*** Material supplied ***
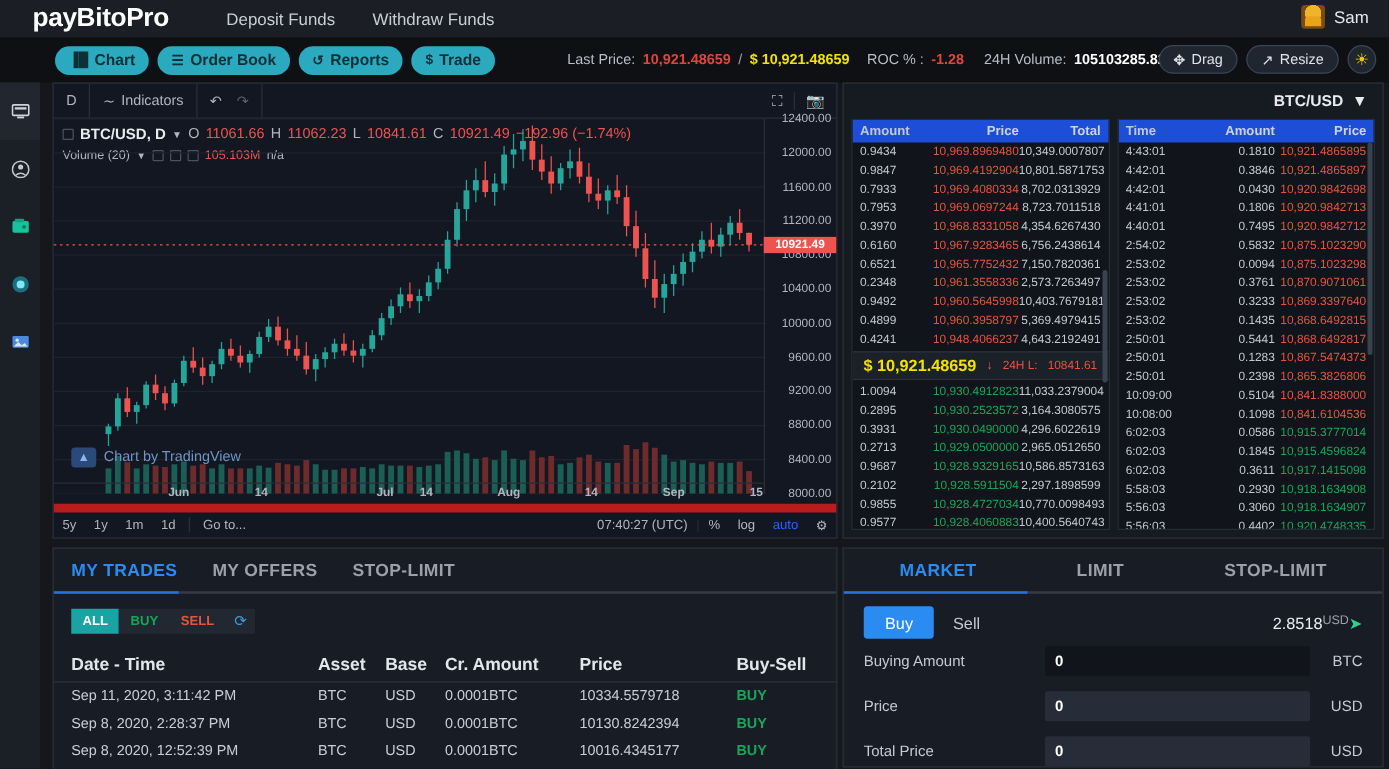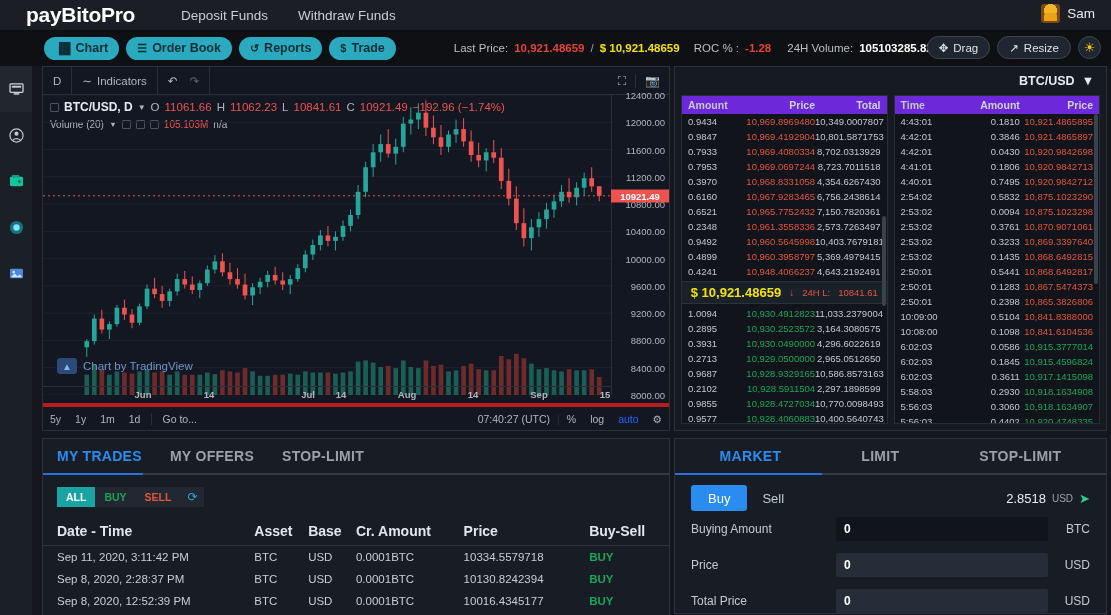--- a/index.html
+++ b/index.html
@@ -160,7 +160,7 @@
   .book-wrap { display: flex; height: 335px; padding: 0 6px 6px 6px; gap: 6px; }
   .book-col { flex: 1; background: #11151b; border: 1px solid #262d37; overflow: hidden; position: relative; }
   .bk-head {
-    display: flex; background: #6d28d9; font-size: 10.5px; color: #ced3da;
+    display: flex; background: #1d4ed8; font-size: 10.5px; color: #ced3da;
     font-weight: bold; padding: 3px 6px;
   }
   .bk-row { display: flex; font-size: 9.5px; padding: 1px 6px; line-height: 13px; }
***
▶ **What needs to be done**:
The whole listing is to be retyped exactly, with its pictures removed.

▶ **Exercise result**:
--- a/index.html
+++ b/index.html
@@ -160,7 +160,7 @@
   .book-wrap { display: flex; height: 335px; padding: 0 6px 6px 6px; gap: 6px; }
   .book-col { flex: 1; background: #11151b; border: 1px solid #262d37; overflow: hidden; position: relative; }
   .bk-head {
-    display: flex; background: #6d28d9; font-size: 10.5px; color: #ced3da;
+    display: flex; background: #1d4ed8; font-size: 10.5px; color: #ced3da;
     font-weight: bold; padding: 3px 6px;
   }
   .bk-row { display: flex; font-size: 9.5px; padding: 1px 6px; line-height: 13px; }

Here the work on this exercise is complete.